Retrometabolic syntheses of astaxanthin (3,3'-dihydroxy-beta,beta-carotene-4,4'-dione) conjugates: a novel approach to oral and parenteral cardio-protection.

Disodium disuccinate astaxanthin has potent cardioprotective effects in animals, with demonstrated preclinical efficacy in the rat, rabbit, and canine models of experimental infarction.
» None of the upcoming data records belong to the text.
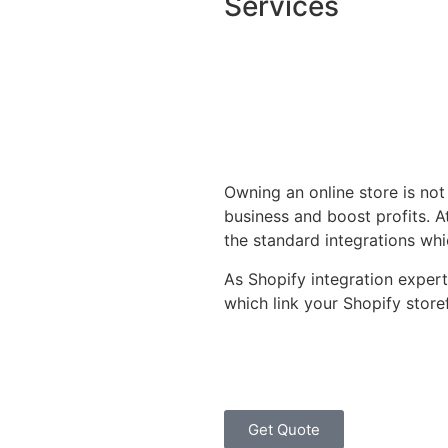
Services
Owning an online store is not
business and boost profits. 
the standard integrations whi
As Shopify integration experts
which link your Shopify store
Get Quote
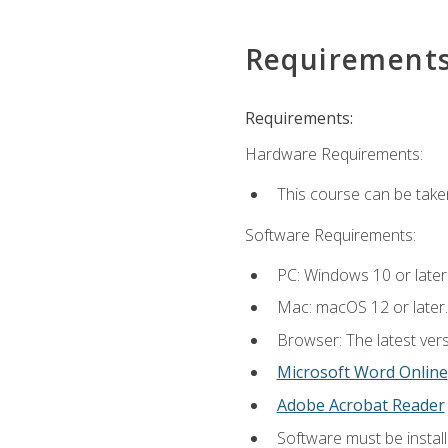
Requirement
Requirements:
Hardware Requirements:
This course can be take
Software Requirements:
PC: Windows 10 or later
Mac: macOS 12 or later.
Browser: The latest vers
Microsoft Word Online
Adobe Acrobat Reader
Software must be install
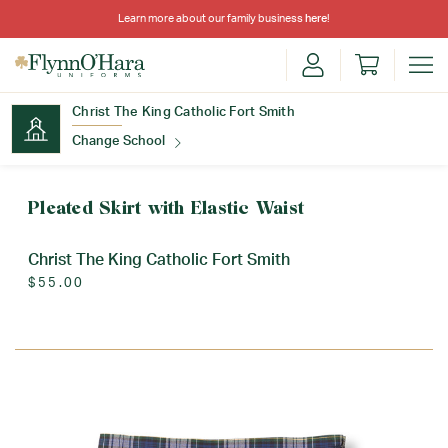
Learn more about our family business
here
!
Christ The King Catholic Fort Smith
Change School
Find Your School
Pleated Skirt with Elastic Waist
Christ The King Catholic Fort Smith
$55.00
Update School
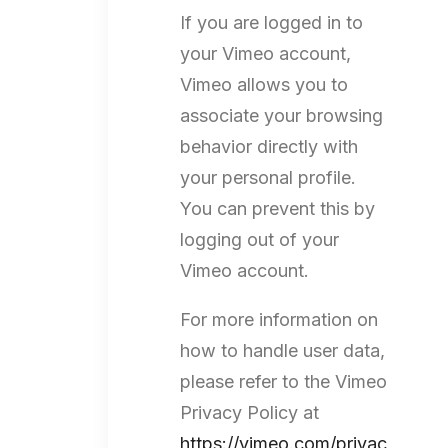
If you are logged in to
your Vimeo account,
Vimeo allows you to
associate your browsing
behavior directly with
your personal profile.
You can prevent this by
logging out of your
Vimeo account.
For more information on
how to handle user data,
please refer to the Vimeo
Privacy Policy at
https://vimeo.com/privac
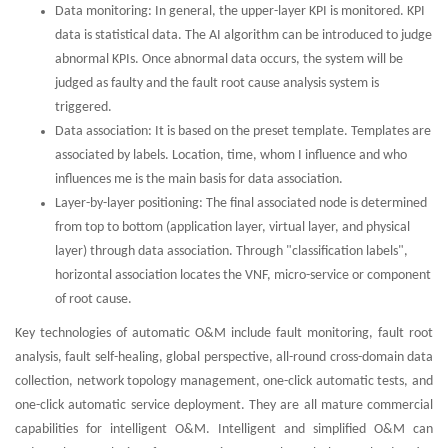
Data monitoring: In general, the upper-layer KPI is monitored. KPI
data is statistical data. The AI algorithm can be introduced to judge
abnormal KPIs. Once abnormal data occurs, the system will be
judged as faulty and the fault root cause analysis system is
triggered.
Data association: It is based on the preset template. Templates are
associated by labels. Location, time, whom I influence and who
influences me is the main basis for data association.
Layer-by-layer positioning: The final associated node is determined
from top to bottom (application layer, virtual layer, and physical
layer) through data association. Through "classification labels",
horizontal association locates the VNF, micro-service or component
of root cause.
Key technologies of automatic O&M include fault monitoring, fault root
analysis, fault self-healing, global perspective, all-round cross-domain data
collection, network topology management, one-click automatic tests, and
one-click automatic service deployment. They are all mature commercial
capabilities for intelligent O&M. Intelligent and simplified O&M can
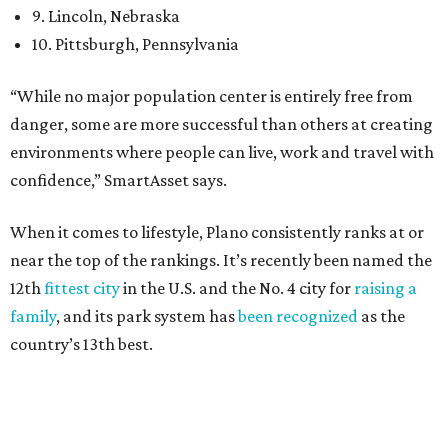
27 property crimes per 1,000, 10.8 traffic deaths per
100,000, and a relatively high disaster risk.
Irving
, No. 32. It had 2.8 violent crimes per 1,000, 22
property crimes per 1,000, 12.5 traffic deaths per
100,000 and a very high disaster risk.
Dallas
, No. 73, making it the 11th least safe big city. It
had 6.6 violent crimes per 1,000, 33.5 property crimes
per 1,000, 12.5 traffic deaths per 100,000, and a very
high disaster risk.
Elsewhere in Texas:
San Antonio landed at No. 54
Houston landed at No. 82, putting it at No. 2 among
the least safe big cities.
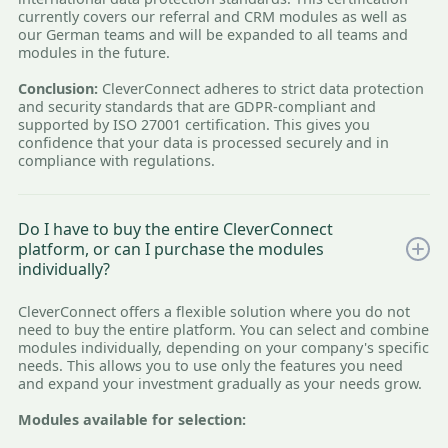
currently covers our referral and CRM modules as well as
our German teams and will be expanded to all teams and
modules in the future.
Conclusion:
CleverConnect adheres to strict data protection
and security standards that are GDPR-compliant and
supported by ISO 27001 certification. This gives you
confidence that your data is processed securely and in
compliance with regulations.
Do I have to buy the entire CleverConnect
platform, or can I purchase the modules
individually?
CleverConnect offers a flexible solution where you do not
need to buy the entire platform. You can select and combine
modules individually, depending on your company's specific
needs. This allows you to use only the features you need
and expand your investment gradually as your needs grow.
Modules available for selection:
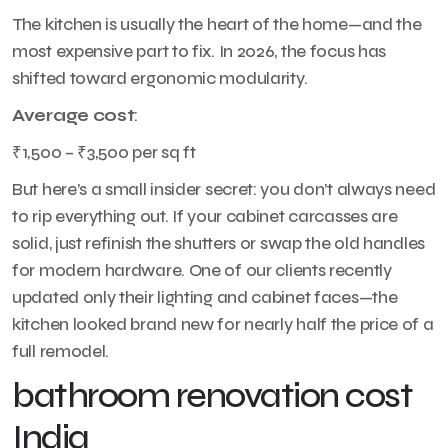
The kitchen is usually the heart of the home—and the
most expensive part to fix. In 2026, the focus has
shifted toward ergonomic modularity.
Average cost
:
₹1,500 – ₹3,500 per sq ft
But here’s a small insider secret: you don’t always need
to rip everything out. If your cabinet carcasses are
solid, just refinish the shutters or swap the old handles
for modern hardware. One of our clients recently
updated only their lighting and cabinet faces—the
kitchen looked brand new for nearly half the price of a
full remodel.
bathroom renovation cost
India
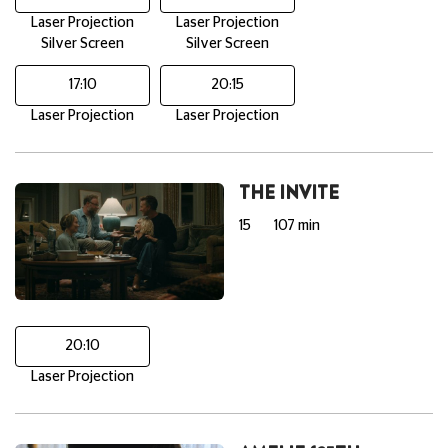
Laser Projection
Laser Projection
Silver Screen
Silver Screen
17:10
20:15
Laser Projection
Laser Projection
THE INVITE
15
107 min
20:10
Laser Projection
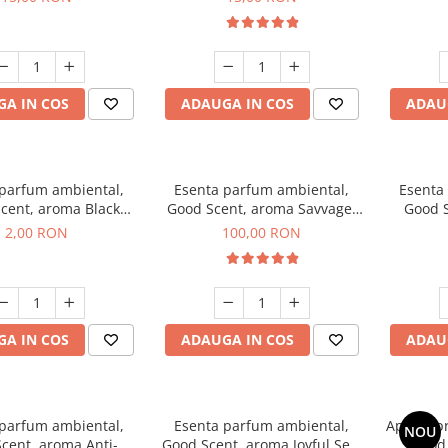
A IN COS
ADAUGA IN COS
ADAU
 parfum ambiental,
Esenta parfum ambiental,
Esenta
cent, aroma Black
Good Scent, aroma Savvage,
Good S
ma, 1 g, mostra
100 g
2,00 RON
100,00 RON
A IN COS
ADAUGA IN COS
ADAU
 parfum ambiental,
Esenta parfum ambiental,
Aparat p
NOU
cent, aroma Anti-
Good Scent, aroma Joyful Sea,
Good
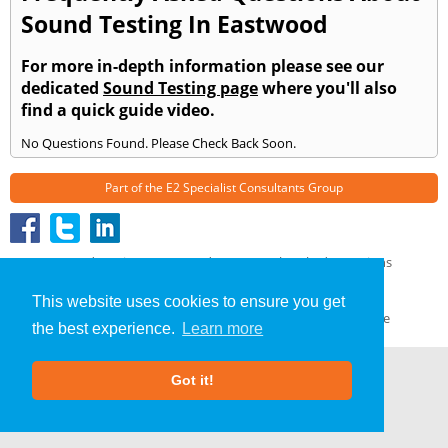
Sound Testing In Eastwood
For more in-depth information please see our
dedicated
Sound Testing page
where you'll also
find a quick guide video.
No Questions Found. Please Check Back Soon.
Part of the
E2 Specialist Consultants
Group
Sound Testing
»
Eastwood
» Frequently Asked Questions
About Us
|
Our Blog
|
FAQs
This website uses cookies to ensure you get
Terms & Conditions
|
Privacy Policy
|
GDPR Compliance
the best experience.
Learn more
Got it!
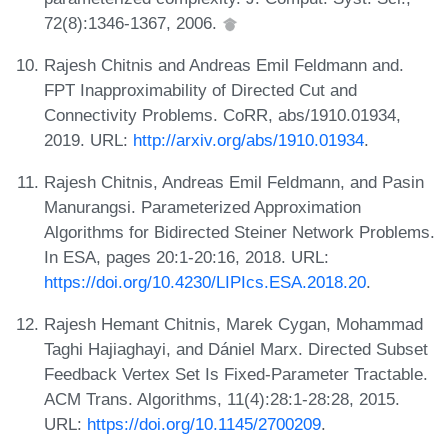
72(8):1346-1367, 2006.
Rajesh Chitnis and Andreas Emil Feldmann and.
FPT Inapproximability of Directed Cut and
Connectivity Problems. CoRR, abs/1910.01934,
2019. URL:
http://arxiv.org/abs/1910.01934
.
Rajesh Chitnis, Andreas Emil Feldmann, and Pasin
Manurangsi. Parameterized Approximation
Algorithms for Bidirected Steiner Network Problems.
In ESA, pages 20:1-20:16, 2018. URL:
https://doi.org/10.4230/LIPIcs.ESA.2018.20
.
Rajesh Hemant Chitnis, Marek Cygan, Mohammad
Taghi Hajiaghayi, and Dániel Marx. Directed Subset
Feedback Vertex Set Is Fixed-Parameter Tractable.
ACM Trans. Algorithms, 11(4):28:1-28:28, 2015.
URL:
https://doi.org/10.1145/2700209
.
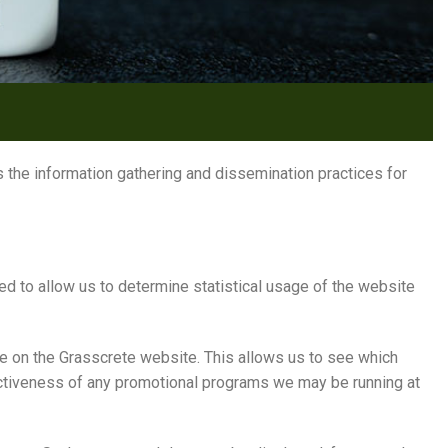
 the information gathering and dissemination practices for
d to allow us to determine statistical usage of the website
e on the Grasscrete website. This allows us to see which
fectiveness of any promotional programs we may be running at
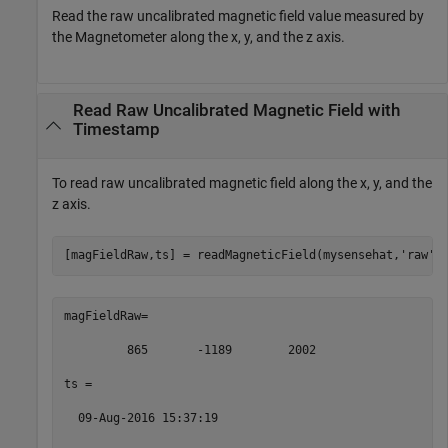
Read the raw uncalibrated magnetic field value measured by
the Magnetometer along the x, y, and the z axis.
Read Raw Uncalibrated Magnetic Field with
Timestamp
To read raw uncalibrated magnetic field along the x, y, and the
z axis.
[magFieldRaw,ts] = readMagneticField(mysensehat,
'raw'
)
magFieldRaw= 

         865       -1189        2002 

ts = 

  09-Aug-2016 15:37:19 
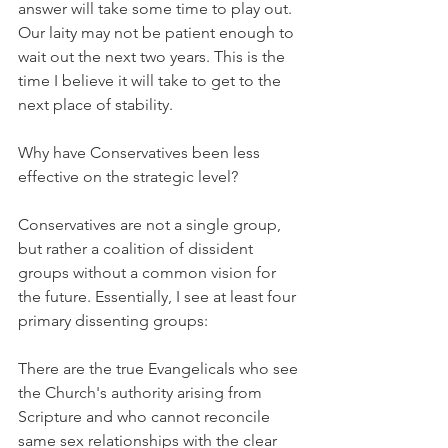
answer will take some time to play out. 
Our laity may not be patient enough to 
wait out the next two years. This is the 
time I believe it will take to get to the 
next place of stability.
Why have Conservatives been less 
effective on the strategic level?
Conservatives are not a single group, 
but rather a coalition of dissident 
groups without a common vision for 
the future. Essentially, I see at least four 
primary dissenting groups:
There are the true Evangelicals who see 
the Church's authority arising from 
Scripture and who cannot reconcile 
same sex relationships with the clear 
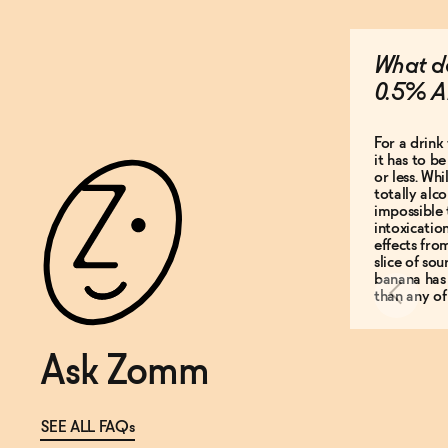
What do
0.5% A
For a drink 
it has to b
or less. Whi
totally alco
impossible 
intoxicatio
effects fro
slice of so
banana has
than any of
Ask Zomm
SEE ALL FAQs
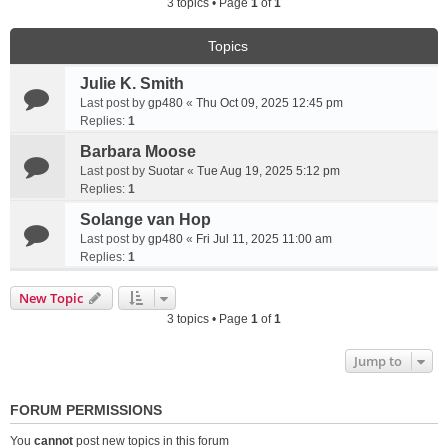
3 topics • Page
1
of
1
Topics
Julie K. Smith
Last post by
gp480
«
Thu Oct 09, 2025 12:45 pm
Replies:
1
Barbara Moose
Last post by
Suotar
«
Tue Aug 19, 2025 5:12 pm
Replies:
1
Solange van Hop
Last post by
gp480
«
Fri Jul 11, 2025 11:00 am
Replies:
1
New Topic
3 topics • Page
1
of
1
Jump to
FORUM PERMISSIONS
You
cannot
post new topics in this forum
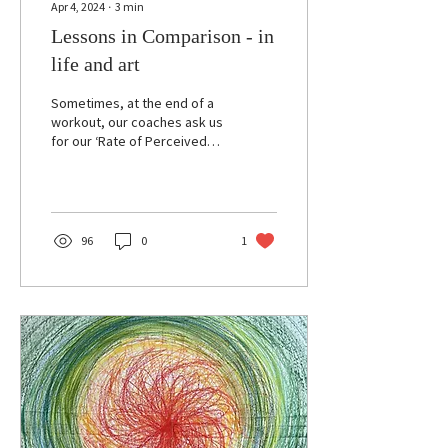
Apr 4, 2024
∙
3
min
Lessons in Comparison - in
life and art
Sometimes, at the end of a
workout, our coaches ask us
for our ‘Rate of Perceived
Exertion’ — a scale of 1-10
that reflects how tired we...
96
0
1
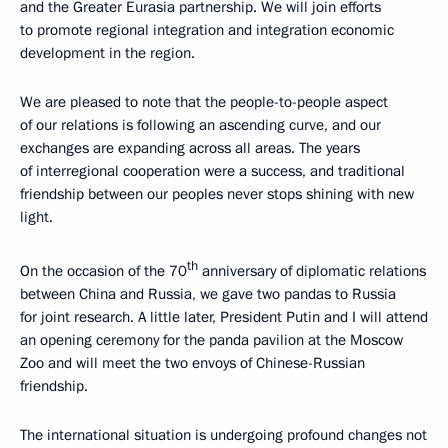
and the Greater Eurasia partnership. We will join efforts
to promote regional integration and integration economic
development in the region.
We are pleased to note that the people-to-people aspect
of our relations is following an ascending curve, and our
exchanges are expanding across all areas. The years
of interregional cooperation were a success, and traditional
friendship between our peoples never stops shining with new
light.
th
On the occasion of the 70
anniversary of diplomatic relations
between China and Russia, we gave two pandas to Russia
for joint research. A little later, President Putin and I will attend
an opening ceremony for the panda pavilion at the Moscow
Zoo and will meet the two envoys of Chinese-Russian
friendship.
The international situation is undergoing profound changes not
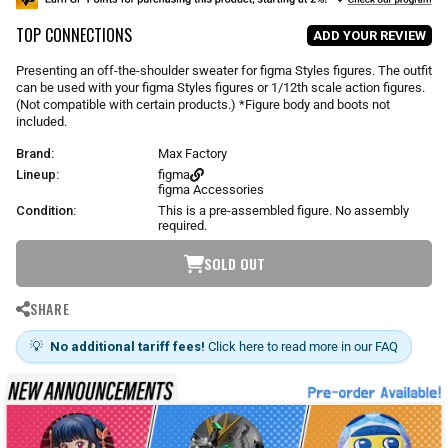
u
TOP CONNECTIONS
l
ADD YOUR REVIEW
a
r
Presenting an off-the-shoulder sweater for figma Styles figures. The outfit
p
can be used with your figma Styles figures or 1/12th scale action figures.
r
(Not compatible with certain products.) *Figure body and boots not
i
included.
c
Brand:
Max Factory
e
Lineup:
figma
figma Accessories
Condition:
This is a pre-assembled figure. No assembly
required.
SOLD OUT
SHARE
💡
No additional tariff fees!
Click here to read more in our FAQ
It has been effective in subchronic and acute dosing regimens after parenteral administration, and recently published data in rats demonstrate that oral cardioprotection is also readily achieved. Myocardial salvage in the canine can reach 100% with a 4-day subchronic dosing regimen; single-dose I.V. cardioprotection, when given 2 hours before experimental coronary occlusion, is on average two-thirds of that achieved with the subchronic regimen in dogs. In conscious animals, no effects on hemodynamic parameters have been observed. Recently, the beneficial properties of this prototypical astaxanthin conjugate have been extended to include second- and third-generation compounds with improved pharmacokinetic and/or potency profiles. The primary mechanism of cardioprotection appears to be antioxidant activity: potent direct scavenging of the lynchpin radical in ischemia-reperfusion injury, superoxide anion, has been documented in appropriate model systems. In addition, modulation of serum complement activity, reduction of the levels of deposition of C-reactive protein (CRP) and the membrane attack complex (MAC) in infarcted tissue, and reduction in oxidative stress markers from the arachidonic acid and linoleic acid pathways also suggest a significant anti-inflammatory component to the mechanism of cardioprotection. Favorable plasma protein binding has been demonstrated in vitro for several astaxanthin conjugates; this binding capacity overcomes the supramolecular assembly of the compounds that occurs in aqueous solution, which in itself improves the stability and shelf-life of aqueous formulations. Astaxanthin readily populates cardiac tissue after metabolic hydrolysis of both oral and parenteral administration of the astaxanthin ester derivates, providing a reservoir of cardioprotective agent with a significant half-life due to favorable ADME in mammals. Due to the well-documented safety profile of astaxanthin in humans, disodium disuccinate astaxanthin may well find clinical utility in cardiovascular applications in humans following successful completion of preclinical and clinical pharmacology and toxicology studies in animals and humans, respectively.